Onshore oil producer Winchester Energy (ASX: WEL) has hit oil pay while drilling through the primary Fry sand target of its latest development well on the Mustang oilfield in Texas’ Permian Basin.
The US-focused company today reported the encounter of “good” oil and gas shows within its Mustang 20#5 well, the first Mustang development well to be drilled on its White Hat Ranch acreage.
Wireline logs have indicated a gross sand thickness of 50 feet and net oil pay of 20ft, with good porosity of up to 15% through the Fry sand and no water.
Winchester said this thickness and net oil pay is “highly encouraging” as it is similar to the interval found in the successful White Hat 20#3 well, which was brought online in May and continues to produce 200 barrels of oil per day.
Today’s news also follows other recent success by the company, including the recovery of “significant” oil from the Arledge 16#2 well on the Lightning prospect in Winchester’s nearby Arledge lease last week.
The Mustang oilfield within Winchester’s White Hat Ranch lease has a best estimate (P50) prospective resource of 2 million barrels of oil equivalent recoverable and a high estimate (P10) of 3.8MMboe recoverable.
The first evidence of the oil-bearing potential of the Mustang prospect was the White Hat 20#2, which had a post-frack initial production (IP) rate of 200bopd and has been producing oil for more than two years.
Winchester then achieved further success with the Mustang 20#3 well, bringing it into production three months ago with an IP rate of 306bopd. This lead to a significant jump in production and sales revenue for the June quarter.
Development optimisation studies identified an additional nine well locations within the central Mustang area, to be followed up by a possible 25 wells across the oilfield’s north and south, subject to ongoing development drilling success.

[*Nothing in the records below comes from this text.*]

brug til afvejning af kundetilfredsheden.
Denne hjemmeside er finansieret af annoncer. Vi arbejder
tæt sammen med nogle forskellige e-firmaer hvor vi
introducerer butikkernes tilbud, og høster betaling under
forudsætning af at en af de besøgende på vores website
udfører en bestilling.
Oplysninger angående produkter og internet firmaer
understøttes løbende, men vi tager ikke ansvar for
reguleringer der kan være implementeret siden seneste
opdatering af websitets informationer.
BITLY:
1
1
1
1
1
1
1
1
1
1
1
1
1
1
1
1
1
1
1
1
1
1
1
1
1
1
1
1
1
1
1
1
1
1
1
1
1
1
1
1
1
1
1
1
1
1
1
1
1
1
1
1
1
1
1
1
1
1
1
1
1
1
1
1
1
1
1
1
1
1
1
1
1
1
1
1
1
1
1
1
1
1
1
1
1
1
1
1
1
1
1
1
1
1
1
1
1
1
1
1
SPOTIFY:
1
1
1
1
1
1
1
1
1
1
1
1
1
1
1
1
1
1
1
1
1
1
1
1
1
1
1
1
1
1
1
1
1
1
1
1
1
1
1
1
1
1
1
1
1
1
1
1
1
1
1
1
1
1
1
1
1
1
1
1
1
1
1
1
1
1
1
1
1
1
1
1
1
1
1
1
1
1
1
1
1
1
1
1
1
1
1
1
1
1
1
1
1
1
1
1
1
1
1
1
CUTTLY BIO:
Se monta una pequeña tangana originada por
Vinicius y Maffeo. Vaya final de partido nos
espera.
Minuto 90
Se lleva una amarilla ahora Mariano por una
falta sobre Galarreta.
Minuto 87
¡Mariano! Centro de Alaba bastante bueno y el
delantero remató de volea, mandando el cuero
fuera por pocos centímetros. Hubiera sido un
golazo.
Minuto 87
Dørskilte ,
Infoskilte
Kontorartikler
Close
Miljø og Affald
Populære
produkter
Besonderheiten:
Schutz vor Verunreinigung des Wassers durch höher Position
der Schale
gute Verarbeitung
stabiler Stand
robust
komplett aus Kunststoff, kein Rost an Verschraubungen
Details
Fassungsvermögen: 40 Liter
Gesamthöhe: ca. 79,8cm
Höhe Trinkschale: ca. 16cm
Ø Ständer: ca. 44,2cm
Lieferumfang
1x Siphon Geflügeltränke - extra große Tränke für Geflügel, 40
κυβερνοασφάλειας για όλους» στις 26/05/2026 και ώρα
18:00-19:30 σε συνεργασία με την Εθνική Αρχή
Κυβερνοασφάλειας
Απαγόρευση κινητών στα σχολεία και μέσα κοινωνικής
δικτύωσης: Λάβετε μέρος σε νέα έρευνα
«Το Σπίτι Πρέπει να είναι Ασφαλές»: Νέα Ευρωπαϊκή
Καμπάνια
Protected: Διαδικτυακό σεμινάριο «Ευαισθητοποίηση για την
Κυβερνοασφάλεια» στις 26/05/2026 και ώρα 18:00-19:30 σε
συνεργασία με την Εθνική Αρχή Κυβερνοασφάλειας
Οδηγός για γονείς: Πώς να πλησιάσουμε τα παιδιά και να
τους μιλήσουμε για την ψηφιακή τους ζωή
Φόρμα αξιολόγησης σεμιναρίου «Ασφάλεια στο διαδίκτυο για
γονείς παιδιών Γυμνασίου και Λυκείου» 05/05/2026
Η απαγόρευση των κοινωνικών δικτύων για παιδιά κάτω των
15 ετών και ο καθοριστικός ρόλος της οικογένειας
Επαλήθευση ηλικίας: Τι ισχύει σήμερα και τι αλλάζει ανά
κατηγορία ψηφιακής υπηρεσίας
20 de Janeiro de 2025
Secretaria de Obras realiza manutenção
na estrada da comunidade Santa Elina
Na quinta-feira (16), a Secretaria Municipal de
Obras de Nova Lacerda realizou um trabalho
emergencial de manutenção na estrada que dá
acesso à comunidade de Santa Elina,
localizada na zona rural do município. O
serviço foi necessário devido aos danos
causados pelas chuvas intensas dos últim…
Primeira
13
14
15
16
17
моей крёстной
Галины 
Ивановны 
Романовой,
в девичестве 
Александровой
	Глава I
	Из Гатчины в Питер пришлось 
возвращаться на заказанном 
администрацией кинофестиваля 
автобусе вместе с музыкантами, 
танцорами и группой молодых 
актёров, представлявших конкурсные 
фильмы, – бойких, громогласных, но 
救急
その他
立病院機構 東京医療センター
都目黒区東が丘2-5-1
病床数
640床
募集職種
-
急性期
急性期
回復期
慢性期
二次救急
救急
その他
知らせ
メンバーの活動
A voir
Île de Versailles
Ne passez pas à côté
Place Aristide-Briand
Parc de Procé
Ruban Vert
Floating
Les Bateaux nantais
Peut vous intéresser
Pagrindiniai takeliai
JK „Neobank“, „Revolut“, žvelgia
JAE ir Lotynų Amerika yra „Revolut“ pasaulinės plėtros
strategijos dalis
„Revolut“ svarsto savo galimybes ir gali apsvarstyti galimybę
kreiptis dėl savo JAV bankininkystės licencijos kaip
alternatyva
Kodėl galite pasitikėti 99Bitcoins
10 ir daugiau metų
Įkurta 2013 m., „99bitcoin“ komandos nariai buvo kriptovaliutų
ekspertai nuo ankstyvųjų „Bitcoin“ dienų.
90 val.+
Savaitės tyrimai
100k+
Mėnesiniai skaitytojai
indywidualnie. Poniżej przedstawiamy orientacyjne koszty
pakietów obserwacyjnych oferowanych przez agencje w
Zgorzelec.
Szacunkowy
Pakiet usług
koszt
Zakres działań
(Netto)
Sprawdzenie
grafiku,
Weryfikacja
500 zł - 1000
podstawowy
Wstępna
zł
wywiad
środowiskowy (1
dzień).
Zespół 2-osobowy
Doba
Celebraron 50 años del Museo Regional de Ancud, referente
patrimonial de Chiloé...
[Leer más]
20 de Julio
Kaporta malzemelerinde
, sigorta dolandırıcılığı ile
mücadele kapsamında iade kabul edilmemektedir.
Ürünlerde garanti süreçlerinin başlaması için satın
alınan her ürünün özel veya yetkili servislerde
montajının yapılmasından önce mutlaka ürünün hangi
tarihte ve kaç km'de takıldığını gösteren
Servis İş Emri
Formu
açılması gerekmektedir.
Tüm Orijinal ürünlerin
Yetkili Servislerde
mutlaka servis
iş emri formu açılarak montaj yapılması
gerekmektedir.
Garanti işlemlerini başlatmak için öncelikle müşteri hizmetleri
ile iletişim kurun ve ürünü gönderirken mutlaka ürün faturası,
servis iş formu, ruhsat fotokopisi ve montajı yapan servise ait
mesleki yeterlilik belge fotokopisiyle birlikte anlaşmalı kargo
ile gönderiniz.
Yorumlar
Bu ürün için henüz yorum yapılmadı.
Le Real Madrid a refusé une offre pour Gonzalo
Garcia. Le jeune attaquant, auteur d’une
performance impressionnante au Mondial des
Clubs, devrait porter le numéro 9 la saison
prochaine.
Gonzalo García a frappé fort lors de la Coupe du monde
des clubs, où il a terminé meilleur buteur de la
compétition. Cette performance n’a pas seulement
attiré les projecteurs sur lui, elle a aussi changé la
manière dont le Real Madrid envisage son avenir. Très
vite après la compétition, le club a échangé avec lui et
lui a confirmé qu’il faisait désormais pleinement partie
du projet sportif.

Winchester spudded White Hat 20#5 in mid-August and drilling has now reached a total depth of 6,300ft. The wireline logs indicated the oil pay between 5,990-6,040ft.
Production casing is currently being run and the well will be perforated with the Fry sand to be fracture stimulated within the next two weeks, Winchester reported.
The company is also finalising locations for the next Mustang oilfield development wells, White Hat 20#4 and White Hat 39#2.
Winchester has a 75% stake in the Mustang wells with private company Carl E Gungoll holding the remaining 25% working interest.
Further potential oil pay
Winchester said the drilling and logging of White Hat 20#5 identified several additional intervals that have potential for future oil production and development.
According to the company, oil shows were also observed in the San Angelo sands from about 800-900ft, and 20ft of net log “potential” oil pay was identified in the Canyon formation Crystal Falls unit.
An approximate 200ft thick Wolfcamp D Three Fingers shale interval also exhibited oil and gas shows, while 20ft of net log potential oil pay was observed in the Strawn lime above the targeted Fry sands.
Winchester said “good” oil shows were encountered throughout the Strawn lime.
These intervals could represent additional upside for the company and are likely to be production tested at a later date. However, the company said its current focus is on completing the well as a Fry sand oil producer to add to the current Mustang oilfield production.